***** Excerpted data

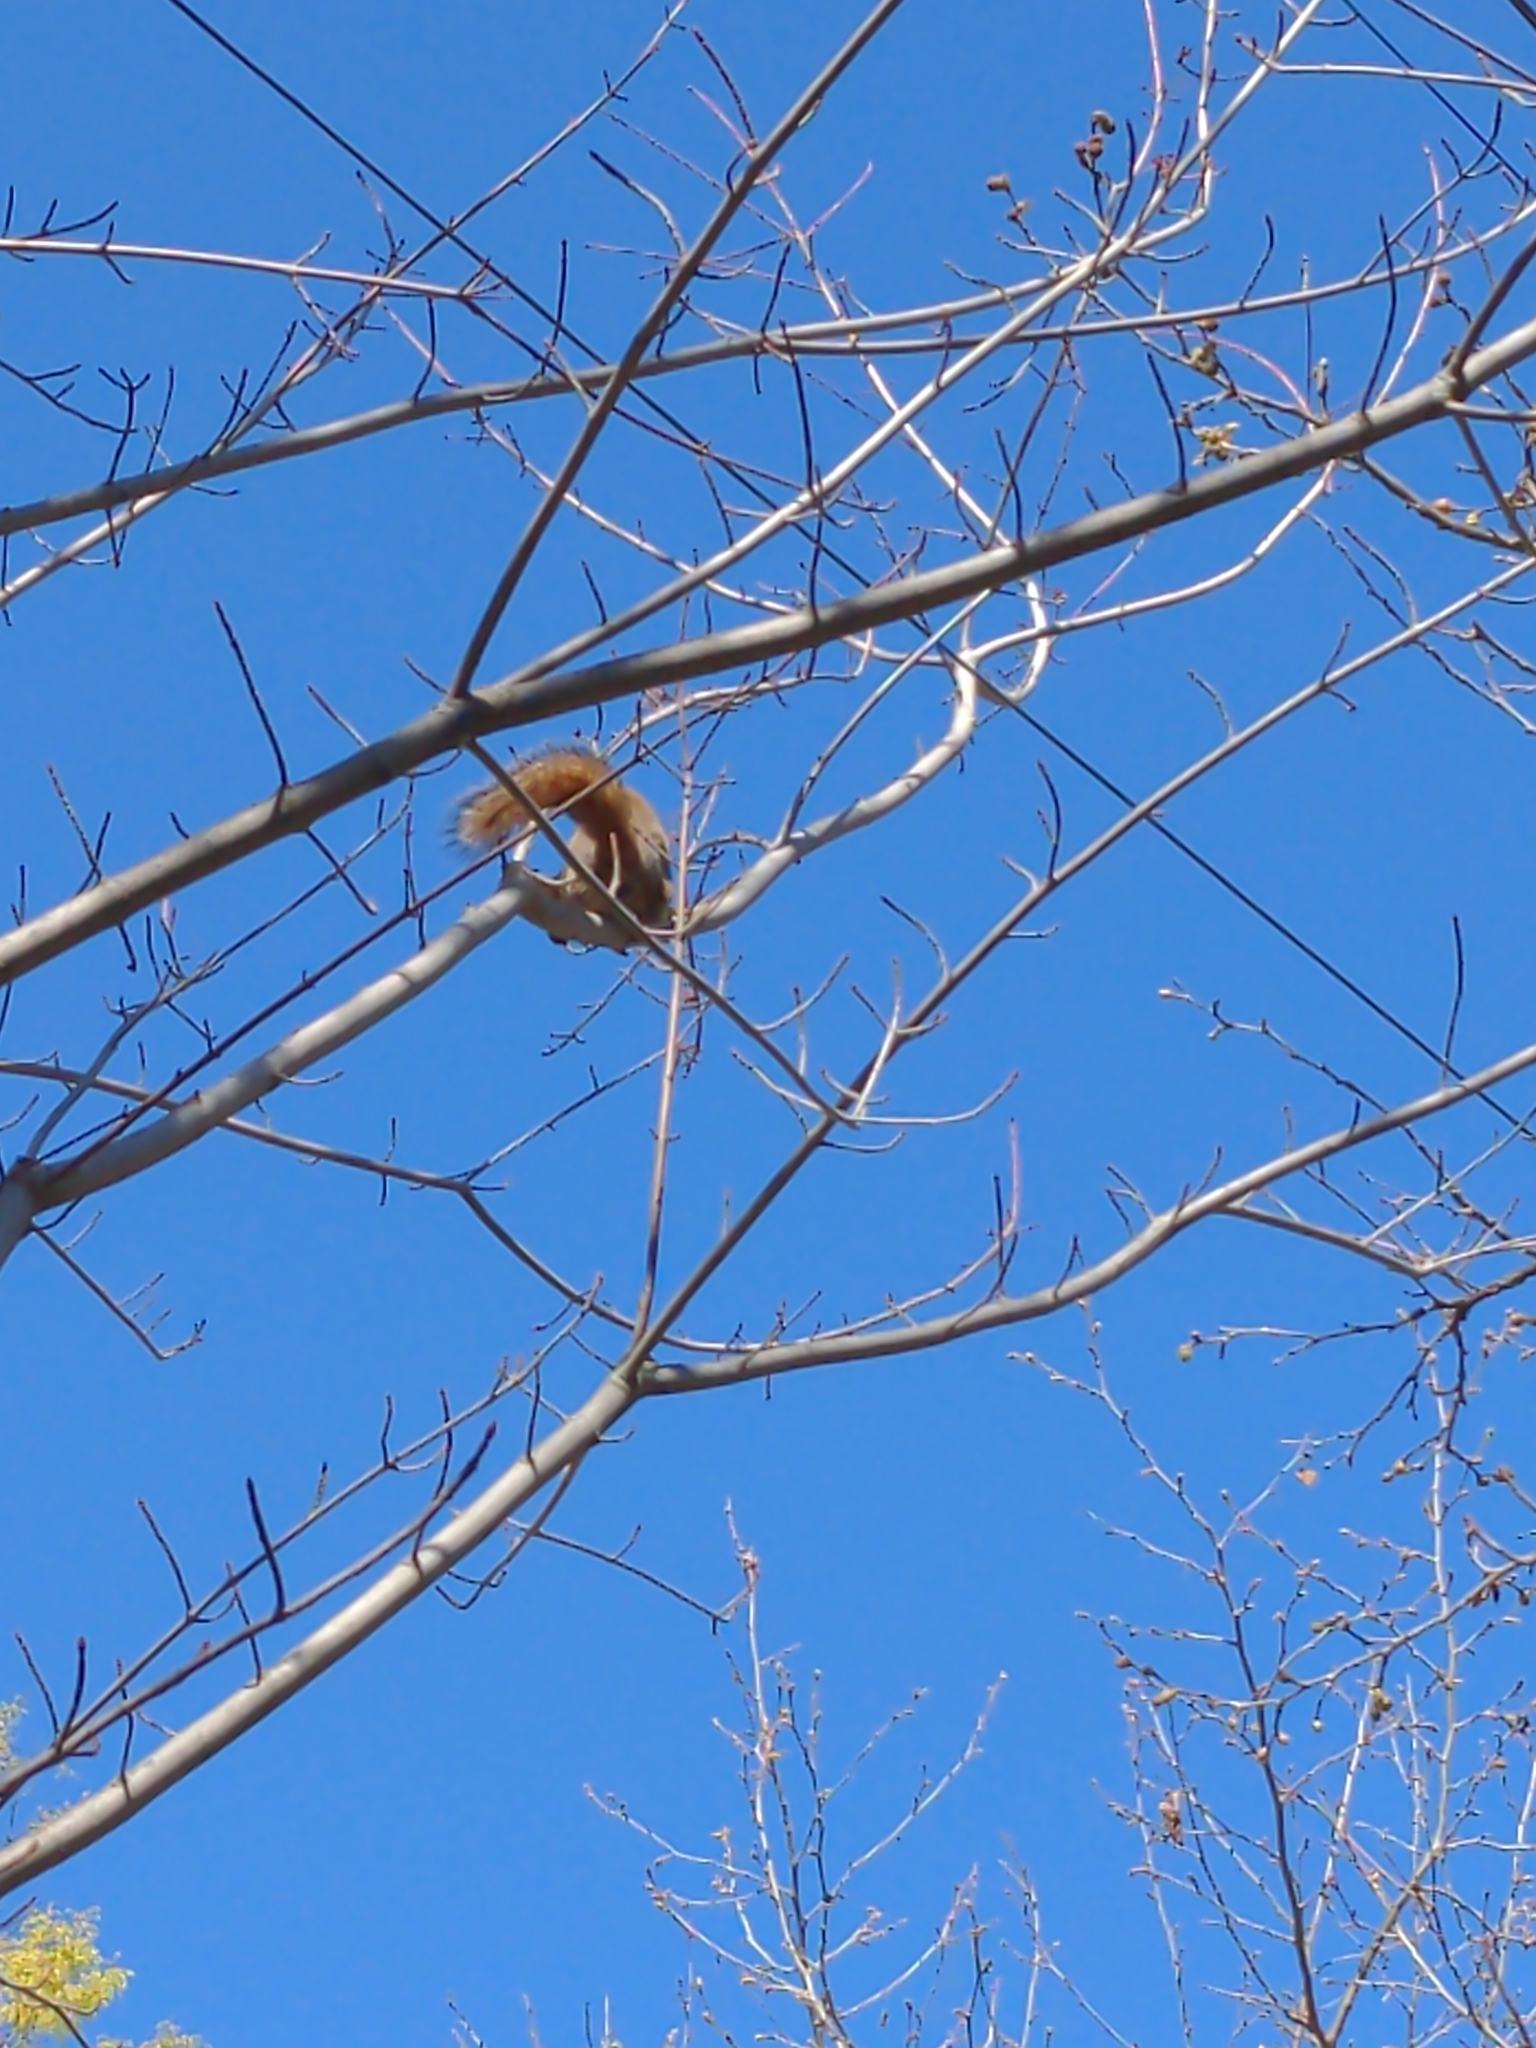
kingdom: Animalia
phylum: Chordata
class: Mammalia
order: Rodentia
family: Sciuridae
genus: Sciurus
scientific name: Sciurus niger
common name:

**********

Reproduce the lines of the records starting at the line that contains "class: Mammalia" and continuing through the end of the records, including both ends.

class: Mammalia
order: Rodentia
family: Sciuridae
genus: Sciurus
scientific name: Sciurus niger
common name:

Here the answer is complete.